Just like the length of the statute, the degree of executive delegation affects the true degree of judicial delegation. Whereas agencies help fill in the gaps of ERISA, thus replacing some judicial delegation with executive delegation, agencies leave all antitrust delegation to the courts. While preemption by agency-made law has some of the same federalism and separation of powers concerns as preemption by judge-made law,154 agencies are more democratically accountable than are courts and are better equipped to make policy. Notwithstanding the influence of the Merger Guidelines, antitrust executive action has not compensated for the deficiencies of preemption by statutory common law to the same extent as have DOL’s regulations. Promulgated regulations, like DOL’s, must go through notice and comment under the Administrative Procedure Act.155 Notice and comment promotes democratic accountability: it “compels the agency to consult each of its stakeholder ‘constituents,’ ensuring that the ultimate agency action will in some way be responsive to the concerns of all interested parties.”156 Additionally, some scholars argue that notice and comment might lead to better policymaking: it could be “a forum for democratic deliberation, in which agencies and citizens alike will change their views in response to reasoning of others.”157 As such, notice and comment can help executive branch action overcome both the (un)democratic and policymaking critiques of judge-made law. The Merger Guidelines, on the other hand, nonbinding as they are, may be created without any public engagement, and often have been.158 So, even where federal antitrust law does have executive branch participation, that participation does not provide as meaningful a democratic check as does DOL participation for ERISA.

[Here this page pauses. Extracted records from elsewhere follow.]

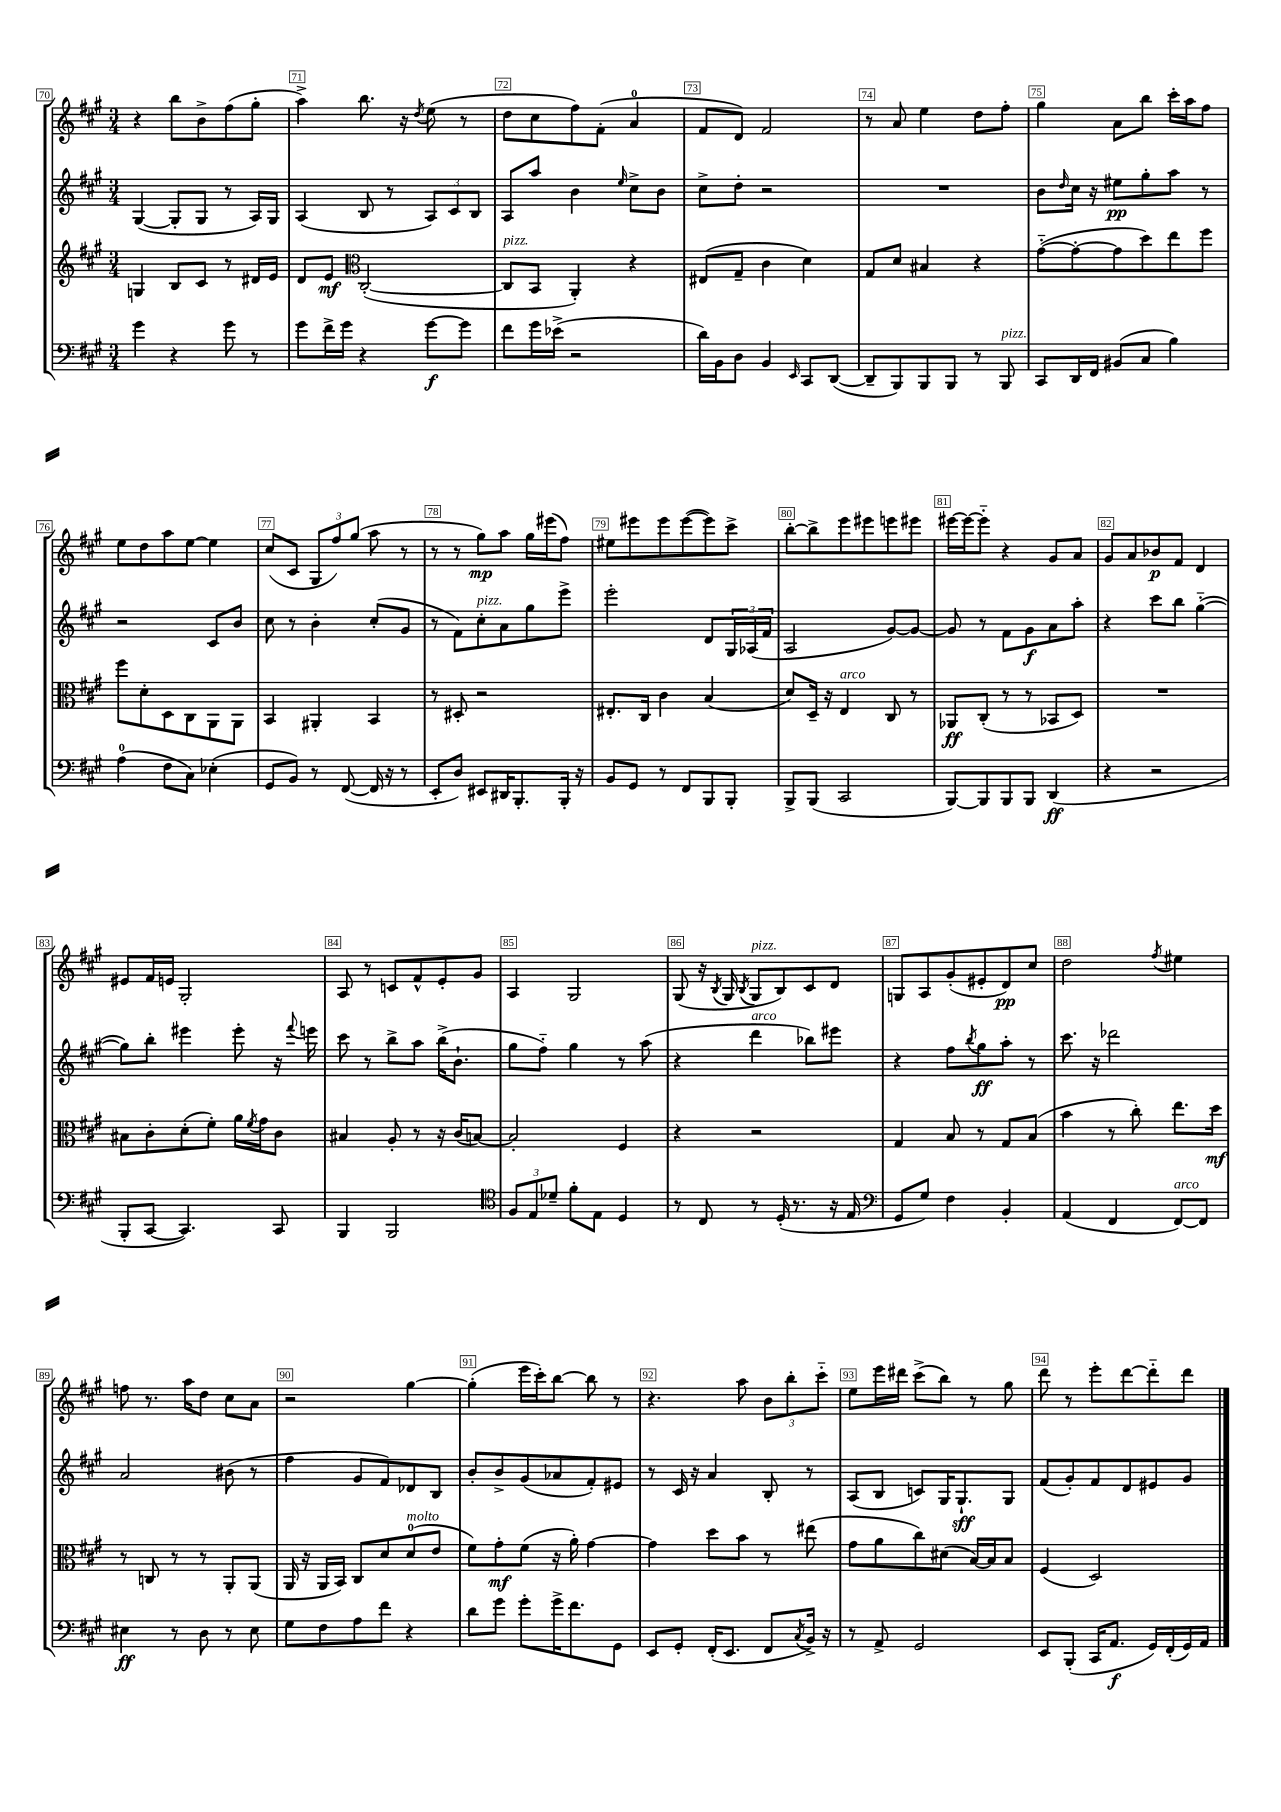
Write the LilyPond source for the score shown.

<<
\new StaffGroup <<
\new Staff = "s0" {
    \clef treble \key a \major \numericTimeSignature \time 3/4
    r4 b''8 b'8-> fis''8( gis''8-. |
    a''4->) b''8. r16 \acciaccatura { d''8 } e''8( r8 |
    d''8 cis''8 fis''8) fis'8-.( a'4-0 |
    fis'8 d'8) fis'2 |
    r8 a'8 e''4 d''8 fis''8-. |
    gis''4 a'8 b''8 cis'''16-. a''16 fis''8 |
    e''8 d''8 a''8 e''8~ e''4 |
    cis''8( cis'8 \tuplet 3/2 { gis8 fis''8) gis''8( } a''8 r8 |
    r8 r8 gis''8\mp) a''8 gis''16 eis'''16( fis''8) |
    eis''8 eis'''8 eis'''8 eis'''8~( eis'''8) cis'''8-> |
    b''8~-. b''8-> e'''8 eis'''8 e'''8 eis'''8 |
    eis'''16~ eis'''16~ eis'''8-_ r4 gis'8 a'8 |
    gis'8 a'8 bes'8\p fis'8 d'4 |
    eis'8 fis'16 e'16 gis2-. |
    a8 r8 c'8 fis'8-^ e'8-. gis'8 |
    a4 gis2 |
    gis8( r16 \acciaccatura { b8 } gis16 \acciaccatura { b8 } gis8^\markup { \italic "pizz." } b8) cis'8 d'8 |
    g8 a8 gis'8-.( eis'8-. d'8\pp) cis''8 |
    d''2 \acciaccatura { fis''8 } eis''4 |
    f''8 r8. a''16 d''8 cis''8 a'8 |
    r2 gis''4~ |
    gis''4-.( e'''16 cis'''16-.) b''8~ b''8 r8 |
    r4. a''8 \tuplet 3/2 { b'8 b''8-. cis'''8-_ } |
    e''8 e'''16 dis'''16 cis'''8->( b''8) r8 gis''8 |
    d'''8 r8 e'''8-. d'''8~ d'''8-_ d'''8 \bar "|." |
}
\new Staff = "s1" {
    \clef treble \key a \major \numericTimeSignature \time 3/4
    gis4~( gis8-. gis8 r8 a16) gis16 |
    a4( b8 r8 \tuplet 3/2 { a8) cis'8 b8 } |
    a8 a''8 b'4 \grace { e''16 } cis''8-> b'8 |
    cis''8-> d''8-. r2 |
    R2. |
    b'8 \grace { d''16 } cis''16 r16 eis''8\pp gis''8-. a''8 r8 |
    r2 cis'8 b'8 |
    cis''8 r8 b'4-. cis''8-.( gis'8 |
    r8 fis'8) cis''8-.^\markup { \italic "pizz." } a'8 gis''8 e'''8-> |
    e'''2-. d'8 \tuplet 3/2 { gis16 aes16( fis'16 } |
    a2 gis'8~) gis'8~ |
    gis'8 r8 fis'8 gis'8\f a'8 a''8-. |
    r4 cis'''8 b''8 gis''4~-_( |
    gis''8) b''8-. eis'''4 eis'''8-. r16 \appoggiatura { fis'''8 } e'''16 |
    cis'''8 r8 b''8-> a''8 b''16->( b'8.-! |
    gis''8 fis''8-_) gis''4 r8 a''8( |
    r4 d'''4^\markup { \italic "arco" } bes''8) eis'''8 |
    r4 fis''8 \acciaccatura { b''8 } gis''8\ff a''8-. r8 |
    cis'''8. r16 des'''2 |
    a'2 bis'8( r8 |
    fis''4 gis'8 fis'8) des'8 b8 |
    b'8-. b'8-> gis'8( aes'8 fis'8-.) eis'8 |
    r8 cis'16 r16 a'4 b8-. r8 |
    a8( b8 c'8) gis16 gis8.-!\sff gis8 |
    fis'8( gis'8-.) fis'8 d'8 eis'8 gis'8 \bar "|." |
}
\new Staff = "s2" {
    \clef treble \key a \major \numericTimeSignature \time 3/4
    g4 b8 cis'8 r8 dis'16 e'16 |
    d'8 e'8\mf \clef alto cis2~-.( |
    cis8^\markup { \italic "pizz." } b,8 a,4-.) r4 |
    eis8( gis8-- cis'4 d'4) |
    gis8 d'8 bis4 r4 |
    gis'8~-_( gis'8~-. gis'8 d''8) e''8 fis''8 |
    fis''8 d'8-. d8 cis8 a,8 a,8 |
    b,4 ais,4-. b,4 |
    r8 dis8-. r2 |
    eis8.-. cis16 cis'4 b4( |
    d'8) d16-- r16 e4^\markup { \italic "arco" } cis8 r8 |
    aes,8\ff cis8-.( r8 r8 bes,8 d8) |
    R2. |
    bis8 cis'8-. d'8-.( fis'8-.) a'16 \acciaccatura { fis'8 } gis'16 cis'8 |
    bis4 a8-. r8 r16 cis'16( b8~) |
    b2-. fis4 |
    r4 r2 |
    gis4 b8 r8 gis8 b8( |
    b'4 r8 cis''8-.) e''8. d''16\mf |
    r8 c8 r8 r8 a,8-. a,8( |
    a,16 r16 a,16 b,16) cis8 d'8 d'8-0^\markup { \italic "molto" }( e'8 |
    fis'8) gis'8-.\mf fis'8( r16 a'16-.) gis'4~ |
    gis'4 d''8 b'8 r8 eis''8( |
    gis'8 a'8 cis''8) dis'8( b16~) b16 b8 |
    fis4( d2) \bar "|." |
}
\new Staff = "s3" {
    \clef bass \key a \major \numericTimeSignature \time 3/4
    gis'4 r4 gis'8 r8 |
    gis'8 fis'16-> gis'16 r4 gis'8~\f gis'8 |
    fis'8 gis'16 ees'16->( r2 |
    d'16) b,16 d8 b,4 \grace { e,16 } cis,8 d,8~( |
    d,8-- b,,8) b,,8 b,,8 r8 b,,8^\markup { \italic "pizz." } |
    cis,8 d,16 fis,16 bis,8( cis8 b4) |
    a4-0( fis8 cis8) ees4-.( |
    gis,8 b,8) r8 fis,8~( fis,16 r16 r8 |
    e,8-. d8) eis,8 dis,16 b,,8.-. b,,16-. r16 |
    b,8 gis,8 r8 fis,8 b,,8 b,,8-. |
    b,,8-> b,,8( cis,2 |
    b,,8~) b,,8 b,,8 b,,8 d,4\ff( |
    r4 r2 |
    b,,8-. cis,8~ cis,4.) cis,8 |
    b,,4 b,,2 |
    \clef tenor \tuplet 3/2 { fis8 e8 des'8-- } fis'8-. e8 d4 |
    r8 cis8 r8 d16-.( r8. r16 e16 |
    \clef bass gis,8 gis8) fis4 b,4-. |
    a,4( fis,4 fis,8~^\markup { \italic "arco" }) fis,8 |
    eis4\ff r8 d8 r8 eis8 |
    gis8 fis8 a8 fis'8 r4 |
    d'8 gis'8 gis'8-. gis'16-> fis'8. gis,8 |
    e,8 gis,8-. fis,16-.( e,8. fis,8 \acciaccatura { cis8 } b,16->) r16 |
    r8 a,8-> gis,2 |
    e,8 b,,8-.( cis,16 a,8.\f gis,16) fis,16-.( gis,16) a,16 \bar "|." |
}
>>
>>
\layout { \context { \Score currentBarNumber = #70 \override BarNumber.break-visibility = ##(#f #t #t) barNumberVisibility = #all-bar-numbers-visible \override BarNumber.stencil = #(make-stencil-boxer 0.1 0.3 ly:text-interface::print) } }
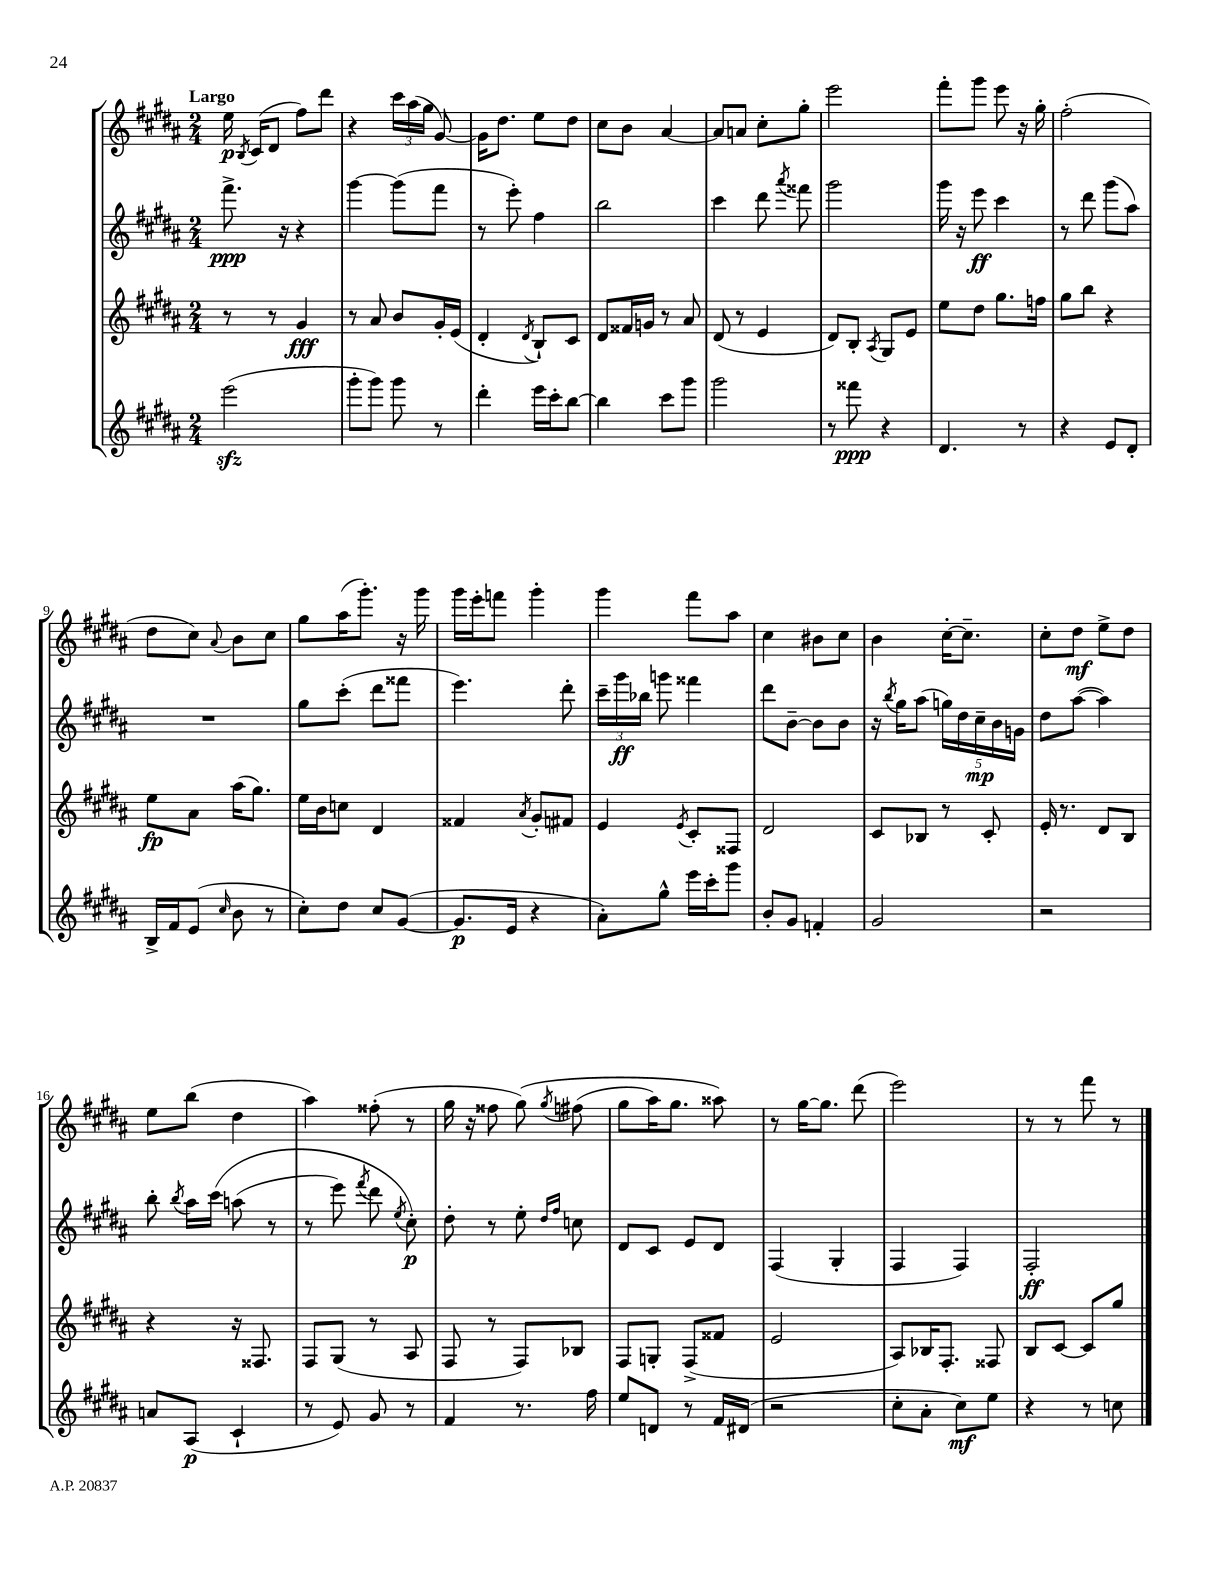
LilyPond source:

<<
\new StaffGroup <<
\new Staff = "s0" {
    \clef treble \key b \major \numericTimeSignature \time 2/4 \tempo "Largo"
    \autoBeamOff e''16\p \acciaccatura { b8 } cis'16[( dis'8] fis''8[) dis'''8] |
    r4 \tuplet 3/2 { cis'''16[ ais''16( gis''16] } gis'8~) |
    gis'16[ dis''8.] e''8[ dis''8] |
    cis''8[ b'8] ais'4~ |
    ais'8[ a'8] cis''8[-. gis''8]-. |
    e'''2 |
    fis'''8[-. gis'''8] e'''8 r16 gis''16-. |
    fis''2-.( |
    dis''8[ cis''8]) \appoggiatura { ais'8 } b'8[ cis''8] |
    gis''8[ ais''16( gis'''8.]-.) r16 gis'''16 |
    gis'''16[ e'''16-. f'''8] gis'''4-. |
    gis'''4 fis'''8[ ais''8] |
    cis''4 bis'8[ cis''8] |
    b'4 cis''16[~-. cis''8.]-- |
    cis''8[-. dis''8]\mf e''8[-> dis''8] |
    e''8[ b''8]( dis''4 |
    ais''4) fisis''8-.( r8 |
    gis''16 r16 fisis''8 gis''8)\( \acciaccatura { gis''8 } fis''8( |
    gis''8[ ais''16) gis''8.] aisis''8\) |
    r8 gis''16[~ gis''8.] dis'''8( |
    e'''2) |
    r8 r8 fis'''8 r8 \bar "|." |
}
\new Staff = "s1" {
    \clef treble \key b \major \numericTimeSignature \time 2/4
    \autoBeamOff fis'''8.->\ppp r16 r4 |
    gis'''4~ gis'''8[( fis'''8] |
    r8 e'''8-.) fis''4 |
    b''2 |
    cis'''4 dis'''8 \acciaccatura { ais'''8 } fisis'''8 |
    gis'''2 |
    gis'''16 r16 e'''8\ff cis'''4 |
    r8 dis'''8 gis'''8[( ais''8]) |
    R2 |
    gis''8[ cis'''8]-.( dis'''8[ fisis'''8] |
    e'''4.) dis'''8-. |
    \tuplet 3/2 { cis'''16[-- gis'''16\ff bes''16] } g'''8 fisis'''4 |
    dis'''8[ b'8]~-- b'8[ b'8] |
    r16 \acciaccatura { b''8 } gis''16[ ais''8]( \tuplet 5/4 { g''16[) dis''16 cis''16--\mp b'16 g'16] } |
    dis''8[ ais''8]~( ais''4) |
    b''8-. \acciaccatura { b''8 } ais''16[ cis'''16]\( a''8( r8 |
    r8 e'''8) \acciaccatura { fis'''8 } dis'''8 \acciaccatura { e''8 } cis''8-.\p\) |
    dis''8-. r8 e''8-. \grace { dis''16[ fis''16] } c''8 |
    dis'8[ cis'8] e'8[ dis'8] |
    fis4( gis4-. |
    fis4 fis4) |
    fis2-.\ff \bar "|." |
}
\new Staff = "s2" {
    \clef treble \key b \major \numericTimeSignature \time 2/4
    \autoBeamOff r8 r8 gis'4\fff |
    r8 ais'8 b'8[ gis'16-. e'16]( |
    dis'4-. \acciaccatura { dis'8 } b8[-!) cis'8] |
    dis'8[ fisis'16 g'16] r8 ais'8 |
    dis'8( r8 e'4 |
    dis'8[) b8]-. \acciaccatura { ais8 } gis8[ e'8] |
    e''8[ dis''8] gis''8.[ f''16] |
    gis''8[ b''8] r4 |
    e''8[\fp ais'8] ais''16[( gis''8.]) |
    e''16[ b'16 c''8] dis'4 |
    fisis'4 \acciaccatura { ais'8 } gis'8[-. fis'8] |
    e'4 \acciaccatura { e'8 } cis'8[-. fisis8] |
    dis'2 |
    cis'8[ bes8] r8 cis'8-. |
    e'16-. r8. dis'8[ b8] |
    r4 r16 fisis8. |
    fis8[ gis8]( r8 ais8 |
    fis8 r8 fis8[) bes8] |
    fis8[ g8]-. fis8[->( fisis'8] |
    e'2 |
    ais8[) bes16 fis8.]-. fisis8 |
    b8[ cis'8]~ cis'8[ gis''8] \bar "|." |
}
\new Staff = "s3" {
    \clef treble \key b \major \numericTimeSignature \time 2/4
    \autoBeamOff e'''2\sfz( |
    gis'''8[-. gis'''8]) gis'''8 r8 |
    dis'''4-. e'''16[ cis'''16-. b''8]~ |
    b''4 cis'''8[ gis'''8] |
    gis'''2 |
    r8 fisis'''8\ppp r4 |
    dis'4. r8 |
    r4 e'8[ dis'8]-. |
    b16[-> fis'16 e'8]( \grace { cis''16 } b'8 r8 |
    cis''8[-.) dis''8] cis''8[ gis'8]~( |
    gis'8.[\p e'16] r4 |
    ais'8[-.) gis''8]-^ e'''16[ cis'''16-. gis'''8] |
    b'8[-. gis'8] f'4-. |
    gis'2 |
    r2 |
    a'8[ ais8]\p( cis'4-! |
    r8 e'8) gis'8 r8 |
    fis'4 r8. fis''16 |
    e''8[ d'8] r8 fis'16[ dis'16]( |
    r2 |
    cis''8[-. ais'8]-. cis''8[\mf) e''8] |
    r4 r8 c''8 \bar "|." |
}
>>
>>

None of this is to say that ERISA preemption fails to raise federalism concerns or that the concerns addressed in Part II are unique to antitrust. In its decision to expressly preempt state law in ERISA, a wise Congress should have considered the difficulties of preemption via judge-made law. Part II’s concerns with preemption via judge-made law could be applied to any delegation to the judiciary that overrides the states’ will. But given the brevity of federal antitrust statutes and the relative lack of executive branch involvement, Congress should be even more wary if it decides to preempt state antitrust law.159
There is little doubt that Congress could decide to preempt state antitrust law. However, although the merits of avoiding a patchwork antitrust regime are compelling, Congress would trigger federalism pitfalls if it were to reform antitrust law by expressly preempting state antitrust law. A preempting Congress should weigh any benefits against the complications of federalism’s procedural and political safeguards and of the judiciary’s weak policymaking ability.
Of course, there is reason to believe that if Congress were to expressly preempt state antitrust law, it would do so as part of a more major antitrust reform effort. Recently, federal antitrust policy has been the subject of critique. Fed up with the seeming omnipresence of corporate giants, some scholarly160 and journalistic161 discourse has turned on the federal government’s antitrust policies. As things stand, if Congress decides to preempt state antitrust law with current federal antitrust jurisprudence, it would have to decide that the pros of preemption mentioned in Part I outweigh the federalism cons of Part II. But if Congress were to reform antitrust law by creating a new, detailed antitrust regime for courts to interpret, preemption of state antitrust law could avoid the perils of preemption via judge-made law.